Linda Barlow (78 page)

Read Linda Barlow Online

Authors: Fires of Destiny

"Who-dat?" Frances demanded, pointing a chubby finger at Merwynna.

"That, my girl, is a witch."

"Roger, you'll frighten her!"

But Frances must have shared her mother's mettle, for she tilted her head to one side and examined Merwynna with her round green eyes, not seeming intimidated at the idea of coming face to face with a witch. Merwynna crooked a finger at her, and Frances laughed.

Inside the cottage, Roger played with his daughter on the floor while Alexandra sat at the herb table with Merwynna and caught up on the local gossip. "And the birth?" Merwynna asked, casting a knowledgeable glance at Alexandra's once-again slender figure. "I had hoped to be with ye for that. Did all go as it should?"

"It was horrible," Roger said. "She insisted on coming on a short voyage with me and gave birth at sea, three weeks early, with no woman to attend her. There was only my physician, Tom Comstock, to assist in the birthing. I was terrified she would die."

Alexandra laughed. "In sooth, he suffered more than I. 'Twas easy, Merwynna. And Tom proved very skillful, for a man."

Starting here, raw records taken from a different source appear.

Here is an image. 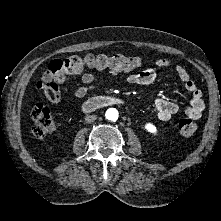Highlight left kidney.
I'll list each match as a JSON object with an SVG mask.
<instances>
[{
	"label": "left kidney",
	"mask_w": 221,
	"mask_h": 221,
	"mask_svg": "<svg viewBox=\"0 0 221 221\" xmlns=\"http://www.w3.org/2000/svg\"><path fill=\"white\" fill-rule=\"evenodd\" d=\"M145 129L148 132L152 133V134H156L157 133V129H156L155 125H153L152 123H146L145 124Z\"/></svg>",
	"instance_id": "5707ae66"
}]
</instances>
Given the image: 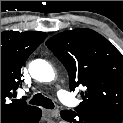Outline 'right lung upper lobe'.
Masks as SVG:
<instances>
[{
  "instance_id": "1",
  "label": "right lung upper lobe",
  "mask_w": 123,
  "mask_h": 123,
  "mask_svg": "<svg viewBox=\"0 0 123 123\" xmlns=\"http://www.w3.org/2000/svg\"><path fill=\"white\" fill-rule=\"evenodd\" d=\"M40 31L1 32V123H8L18 113L36 107L14 99L21 81V67L29 55L45 40Z\"/></svg>"
}]
</instances>
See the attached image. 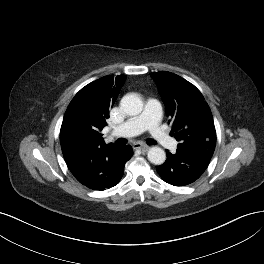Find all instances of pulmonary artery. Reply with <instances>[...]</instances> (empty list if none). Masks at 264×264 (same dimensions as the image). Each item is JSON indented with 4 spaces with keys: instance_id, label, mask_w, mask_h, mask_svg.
Masks as SVG:
<instances>
[{
    "instance_id": "1",
    "label": "pulmonary artery",
    "mask_w": 264,
    "mask_h": 264,
    "mask_svg": "<svg viewBox=\"0 0 264 264\" xmlns=\"http://www.w3.org/2000/svg\"><path fill=\"white\" fill-rule=\"evenodd\" d=\"M161 113L162 107L160 102L157 99H148L143 113L116 127L113 134L121 137H131L148 130L151 137L161 146L170 148L174 145L175 141L161 127Z\"/></svg>"
}]
</instances>
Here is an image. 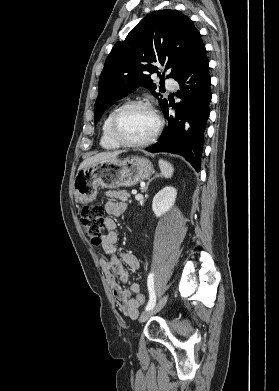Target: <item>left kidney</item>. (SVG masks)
Wrapping results in <instances>:
<instances>
[{
	"instance_id": "1",
	"label": "left kidney",
	"mask_w": 279,
	"mask_h": 391,
	"mask_svg": "<svg viewBox=\"0 0 279 391\" xmlns=\"http://www.w3.org/2000/svg\"><path fill=\"white\" fill-rule=\"evenodd\" d=\"M177 191L174 187L166 186L153 198L152 209L156 217H160L170 210L174 205Z\"/></svg>"
}]
</instances>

The wisewoman muttered her disapproval. Men were useful for getting a babe into a woman's belly, she declared, but good-for-nothing when it came to getting it out.

"The Voice was right about so many things, Merwynna," Alexandra mused. "There's only one thing I still don't understand."

"And what might that be?"

"What saves us? Do you remember? You said I would have to learn that for myself."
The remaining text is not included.